Any ideas why some websites work with UserAgent while others dont, is there a better way to handle such discrepancies in the library itself ?

jshemas commented 2 years ago

It depends on how the web server is setup and how it handles the User-Agent header. I would recommend trying the request with a User-Agent header set and if that fails, then retry without a header. (Or find a new user-agent that works for all of your use cases)

ahetawal-p commented 2 years ago

Any ideas how can I get a list of user agents to test with ? Found another use case for tripadvisor urls, I am just getting Time out exception, even after removing UserAgent.

https://www.tripadvisor.com/Attraction_Review-g147416-d147523-Reviews-Queen_s_Staircase-Nassau_New_Providence_Island_Bahamas.html

jshemas commented 2 years ago

I usually use the user agents listed here -> https://developer.mozilla.org/en-US/docs/Web/HTTP/Headers/User-Agent OR https://deviceatlas.com/blog/list-of-user-agent-strings

airbnb is returning a Response code 403 (Forbidden) error most of the time... But sometimes the same request works without any changes.

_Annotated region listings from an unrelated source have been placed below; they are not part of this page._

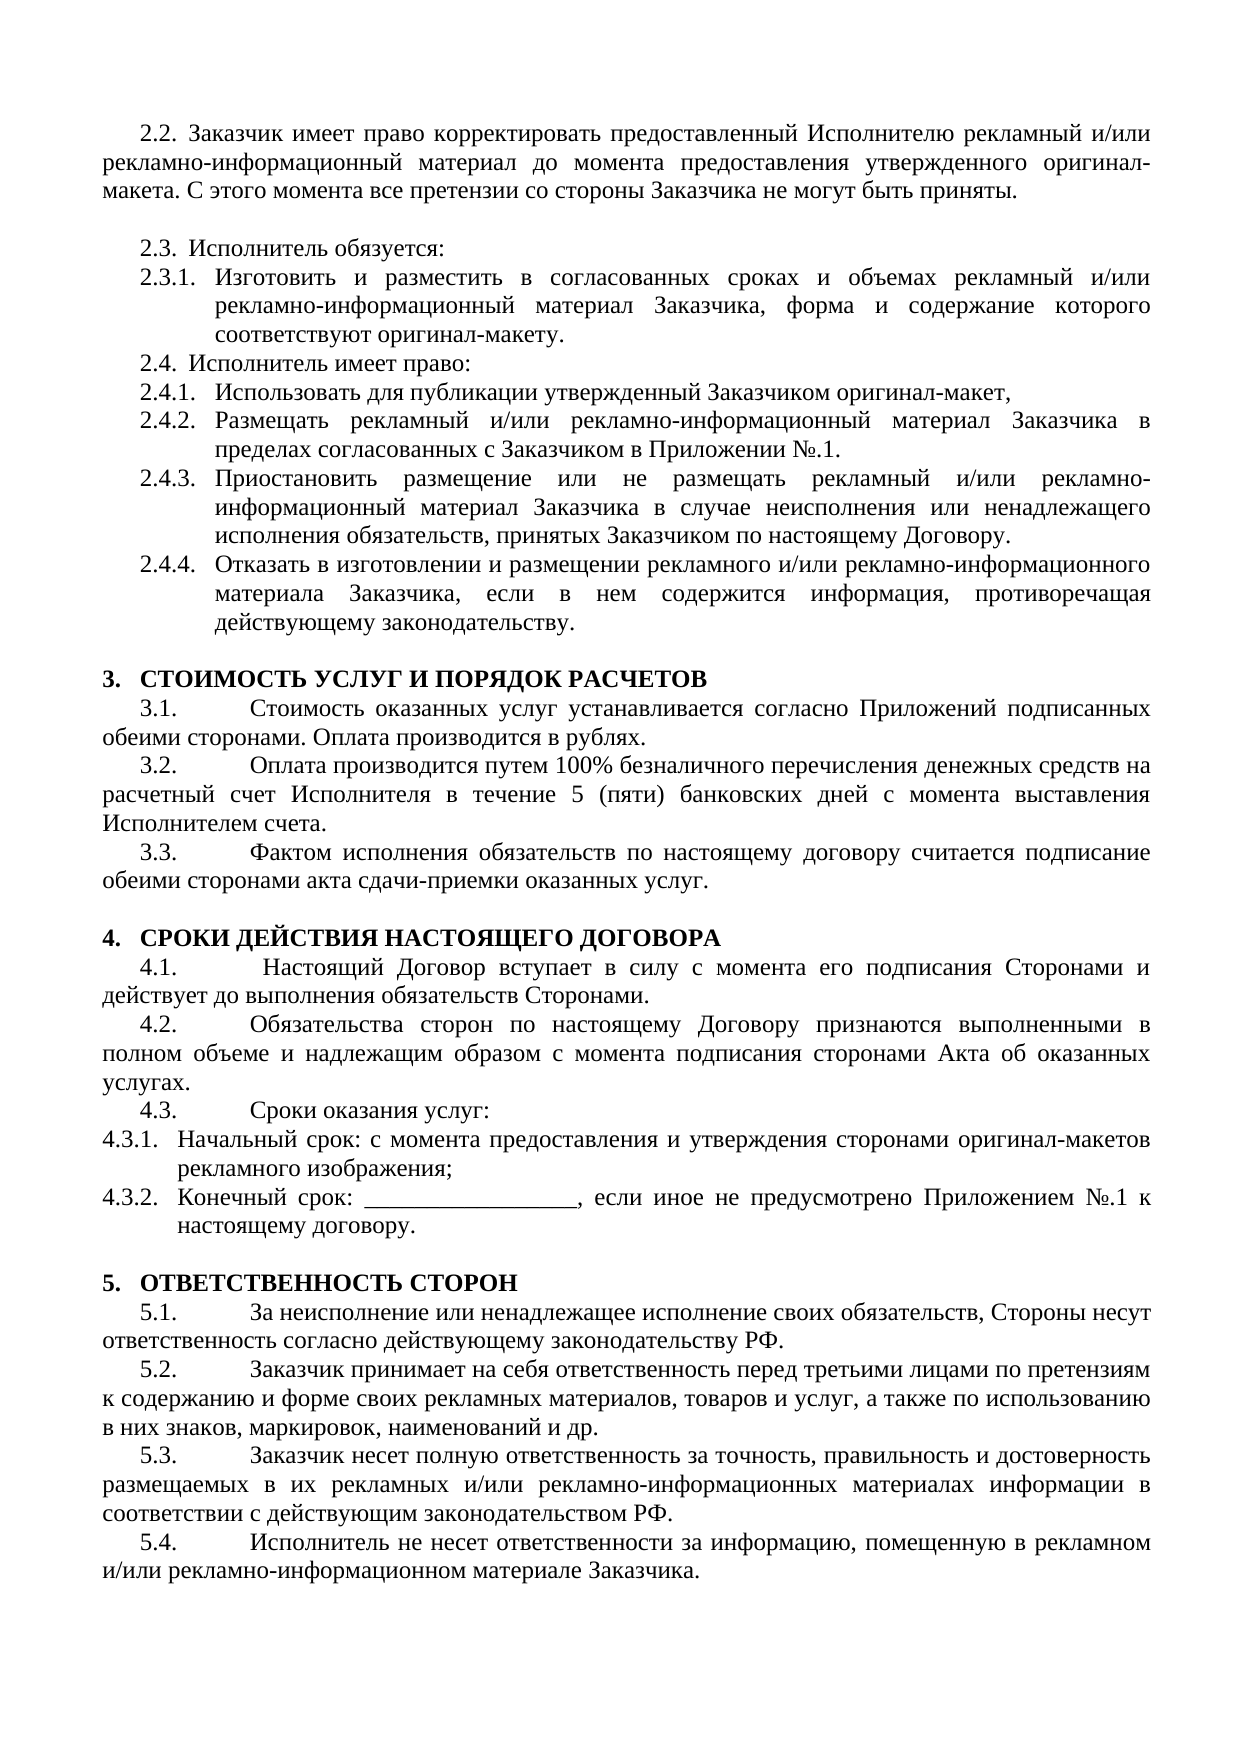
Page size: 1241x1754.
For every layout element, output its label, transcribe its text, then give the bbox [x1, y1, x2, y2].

list Использовать для публикации утвержденный Заказчиком оригинал-макет, [139, 377, 1152, 406]
list СРОКИ ДЕЙСТВИЯ НАСТОЯЩЕГО ДОГОВОРА [102, 923, 1152, 952]
list Начальный срок: с момента предоставления и утверждения сторонами оригинал-макетов рекламного изображения; [102, 1124, 1152, 1182]
list Размещать рекламный и/или рекламно-информационный материал Заказчика в пределах согласованных с Заказчиком в Приложении №.1. [139, 406, 1152, 463]
list Заказчик имеет право корректировать предоставленный Исполнителю рекламный и/или рекламно-информационный материал до момента предоставления утвержденного оригинал-макета. С этого момента все претензии со стороны Заказчика не могут быть приняты. [102, 118, 1152, 204]
list Настоящий Договор вступает в силу с момента его подписания Сторонами и действует до выполнения обязательств Сторонами. [102, 952, 1152, 1009]
list Приостановить размещение или не размещать рекламный и/или рекламно-информационный материал Заказчика в случае неисполнения или ненадлежащего исполнения обязательств, принятых Заказчиком по настоящему Договору. [139, 463, 1152, 549]
list Конечный срок: _________________, если иное не предусмотрено Приложением №.1 к настоящему договору. [102, 1182, 1152, 1239]
list Исполнитель имеет право: [102, 348, 1152, 377]
list За неисполнение или ненадлежащее исполнение своих обязательств, Стороны несут ответственность согласно действующему законодательству РФ. [102, 1297, 1152, 1354]
list Фактом исполнения обязательств по настоящему договору считается подписание обеими сторонами акта сдачи-приемки оказанных услуг. [102, 837, 1152, 894]
list Заказчик принимает на себя ответственность перед третьими лицами по претензиям к содержанию и форме своих рекламных материалов, товаров и услуг, а также по использованию в них знаков, маркировок, наименований и др. [102, 1354, 1152, 1441]
list Стоимость оказанных услуг устанавливается согласно Приложений подписанных обеими сторонами. Оплата производится в рублях. [102, 693, 1152, 751]
list Заказчик несет полную ответственность за точность, правильность и достоверность размещаемых в их рекламных и/или рекламно-информационных материалах информации в соответствии с действующим законодательством РФ. [102, 1441, 1152, 1527]
list ОТВЕТСТВЕННОСТЬ СТОРОН [102, 1268, 1152, 1297]
list Изготовить и разместить в согласованных сроках и объемах рекламный и/или рекламно-информационный материал Заказчика, форма и содержание которого соответствуют оригинал-макету. [139, 262, 1152, 348]
list Исполнитель не несет ответственности за информацию, помещенную в рекламном и/или рекламно-информационном материале Заказчика. [102, 1527, 1152, 1584]
list Исполнитель обязуется: [102, 233, 1152, 262]
list Отказать в изготовлении и размещении рекламного и/или рекламно-информационного материала Заказчика, если в нем содержится информация, противоречащая действующему законодательству. [139, 549, 1152, 636]
list Оплата производится путем 100% безналичного перечисления денежных средств на расчетный счет Исполнителя в течение 5 (пяти) банковских дней с момента выставления Исполнителем счета. [102, 751, 1152, 837]
list Сроки оказания услуг: [102, 1096, 1152, 1124]
list Обязательства сторон по настоящему Договору признаются выполненными в полном объеме и надлежащим образом с момента подписания сторонами Акта об оказанных услугах. [102, 1009, 1152, 1096]
list СТОИМОСТЬ УСЛУГ И ПОРЯДОК РАСЧЕТОВ [102, 664, 1152, 693]
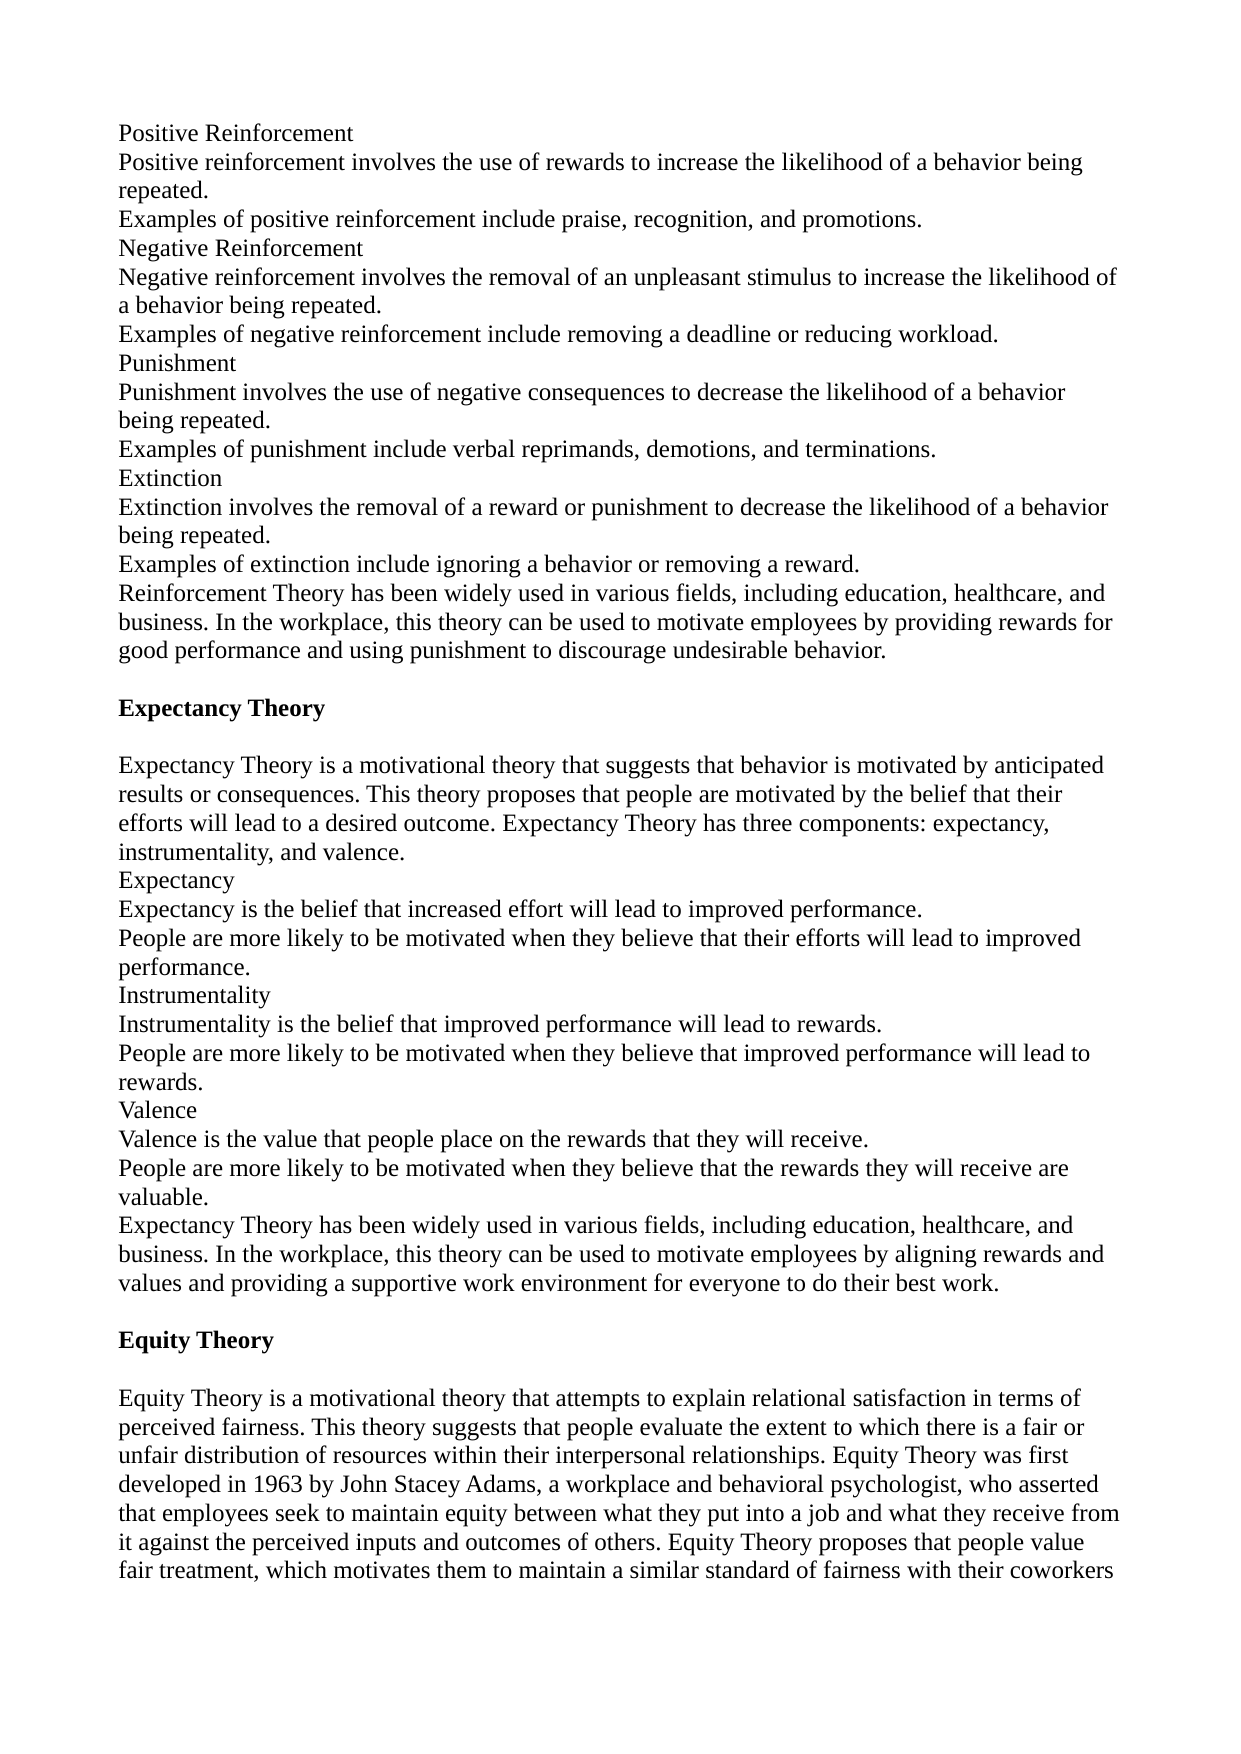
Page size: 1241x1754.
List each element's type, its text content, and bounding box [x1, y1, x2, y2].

It looks like tripadvisor is activity blocking scraping attempts. I can't get OGS to resolve the homepage. You might be better off using puppeteer to scrap these sort of sites. Example: https://dev.to/andreasa/how-to-scrape-tripadvisor-reviews-with-nodejs-and-puppeteer-5gn

If you can get puppeteer to work, then you could just pass the html into OGS as the html option.

ahetawal-p commented 2 years ago

Thanks I will try these options out. Just wanted to know if there was some other way to abstract all these out.